Desde os anos 80 que se regista um aumento da abstenção em todas as democracias europeias. E o grupo etário que cada vez vota menos é o do eleitorado mais jovem. Causas? As que têm sido repetidas à exaustão: aumento da desconfiança nos Governos e descredibilização dos políticos, aumento da complexidade dos problemas políticos e diminuição da soberania pelo crescimento da globalização e da integração europeia numa entidade supranacional, violência e irresponsabilidade da imprensa na exploração mediática dos escândalos com políticos cujo sensacionalismo ofusca e anula a discussão das questões da governação e impõe a tirania das alienantes lógicas do consumo da imagem e do voyeurismo sobre a privacidade das figuras públicas. Os políticos são dados como incompetentes e corruptos pelo simples facto de estarem na política, eis o que se cristaliza nesta cultura populista alimentada pela indústria da política-espectáculo e pelos grupos e ideologias extremistas para quem o centro político, a comunidade e a racionalidade são os alvos a abater.
As consequências são vastas. Por um lado, as populações tendem a ficar apáticas à medida que se vão sentindo enganadas pela discrepância entre as retóricas eleitoralistas e a realidade da prática governativa. O valor psicológico do voto diminui perante a percepção de ter cada vez menos influência na decisão dos Executivos, podendo até gerar um cálculo em que é mais compensador para o indivíduo abandonar por completo o esforço de entender o mundo à sua volta e mergulhar numa ignorância voluntária. Por outro lado, as crises económicas e sociais são o combustível perfeito para a erupção dos populismos e seu cardápio de violação dos direitos humanos, ódio às Constituições democráticas e desprezo pelo Estado de direito.

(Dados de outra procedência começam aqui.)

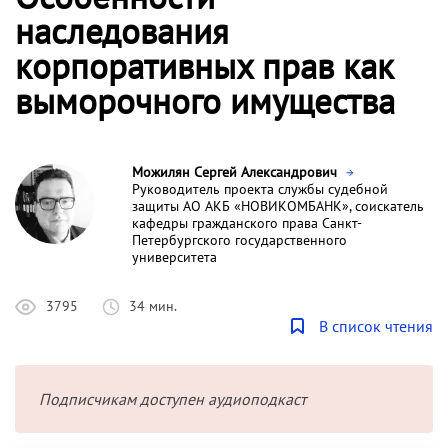
наследования
корпоративных прав как
выморочного имущества
Можилян Сергей Александрович
Руководитель проекта службы судебной
защиты АО АКБ «НОВИКОМБАНК», соискатель
кафедры гражданского права Санкт-
Петербургского государственного
университета
3795
34 мин.
В список чтения
Подписчикам доступен аудиоподкаст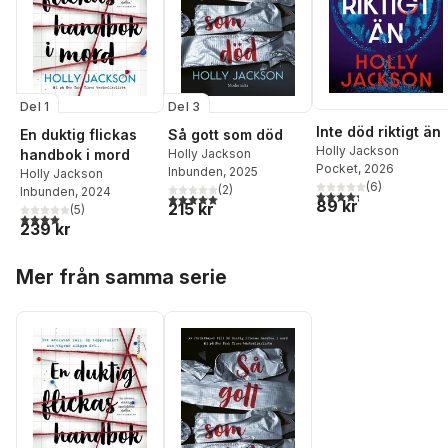
Del 1
Del 3
Inte död riktigt än
En duktig flickas
Så gott som död
Holly Jackson
handbok i mord
Holly Jackson
Pocket
, 2026
Inbunden
, 2025
Holly Jackson
(
6
)
(
2
)
Inbunden
, 2024
4,3
utav 5 stjärnor. Tota
5,0
utav 5 stjärnor. Totalt antal röster:
89 kr
215 kr
(
5
)
4,0
utav 5 stjärnor. Totalt antal röster:
239 kr
Hoppa över listan
Mer från samma serie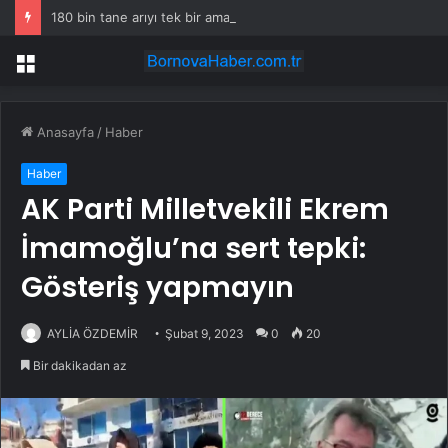
180 bin tane arıyı tek bir amaç doğaya saldılar
Menü
Anasayfa
/
Haber
Haber
AK Parti Milletvekili Ekrem
İmamoğlu’na sert tepki:
Gösteriş yapmayın
AYLİA ÖZDEMİR
Şubat 9, 2023
0
20
Bir dakikadan az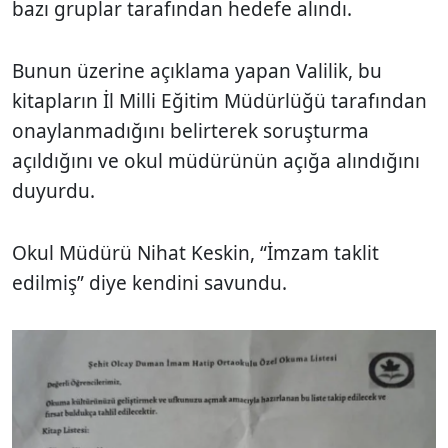
bazı gruplar tarafından hedefe alındı.
Bunun üzerine açıklama yapan Valilik, bu
kitapların İl Milli Eğitim Müdürlüğü tarafından
onaylanmadığını belirterek soruşturma
açıldığını ve okul müdürünün açığa alındığını
duyurdu.
Okul Müdürü Nihat Keskin, “İmzam taklit
edilmiş” diye kendini savundu.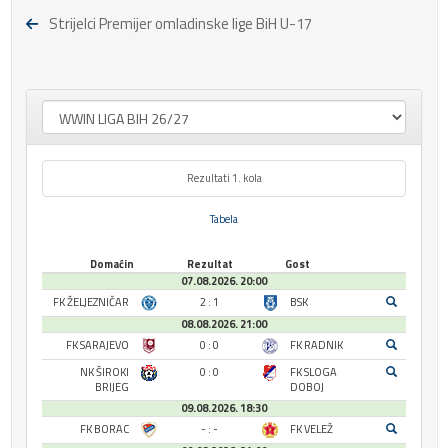
Strijelci Premijer omladinske lige BiH U-17
Rezultati 1. kola
Tabela
Domaćin
Rezultat
Gost
07.08.2026. 20:00
FK ŽELJEZNIČAR
2 : 1
BSK
08.08.2026. 21:00
FK SARAJEVO
0 : 0
FK RADNIK
NK ŠIROKI
0 : 0
FK SLOGA
BRIJEG
DOBOJ
09.08.2026. 18:30
FK BORAC
- : -
FK VELEŽ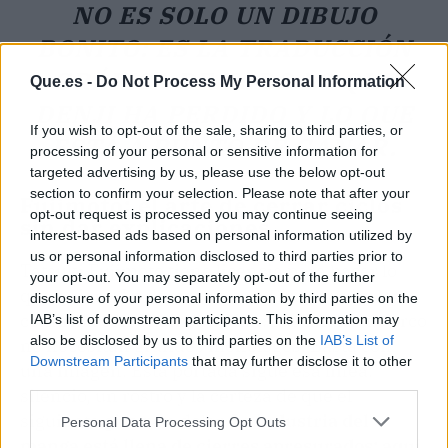
NO ES SOLO UN DIBUJO
BONITO: ES LA TRADUCCIÓN
GRÁFICA DE TODO LO QUE
Que.es -
Do Not Process My Personal Information
DENJI HA PERDIDO Y LO QUE
If you wish to opt-out of the sale, sharing to third parties, or
ESTÁ A PUNTO DE GANAR.
processing of your personal or sensitive information for
targeted advertising by us, please use the below opt-out
section to confirm your selection. Please note that after your
Fujimoto: el arte de cerrar ciclos
opt-out request is processed you may continue seeing
sin dar explicaciones
interest-based ads based on personal information utilized by
us or personal information disclosed to third parties prior to
Tatsuki Fujimoto tiene licencia para hacer lo
your opt-out. You may separately opt-out of the further
que quiera. Lo demostró con
Fire Punch
y lo
disclosure of your personal information by third parties on the
confirma con Chainsaw Man: sus finales de arco
IAB’s list of downstream participants. This information may
also be disclosed by us to third parties on the
IAB’s List of
no necesitan grandes monólogos. Basta con
Downstream Participants
that may further disclose it to other
una imagen. Esta portada sigue esa línea:
third parties.
silencio, un rostro y la certeza de que el
siguiente giro va a doler.
La industria del
Personal Data Processing Opt Outs
manga está llena de cierres apresurados; aquí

É a democracia que está ameaçada, pois, como sempre esteve e estará. E se não conhecemos ninguém que tenha qualquer solução pronta a aplicar para este tempo histórico e seus desafios onde nos calhou a vez de ser, há pelo menos algo que permanece imutável desde que as pedras começaram a ser lascadas por mãos iguais às nossas: no que venha a acontecer neste ponto ridículo e glorioso do Universo, uma parte será aquela que quisermos que seja. Mas qual?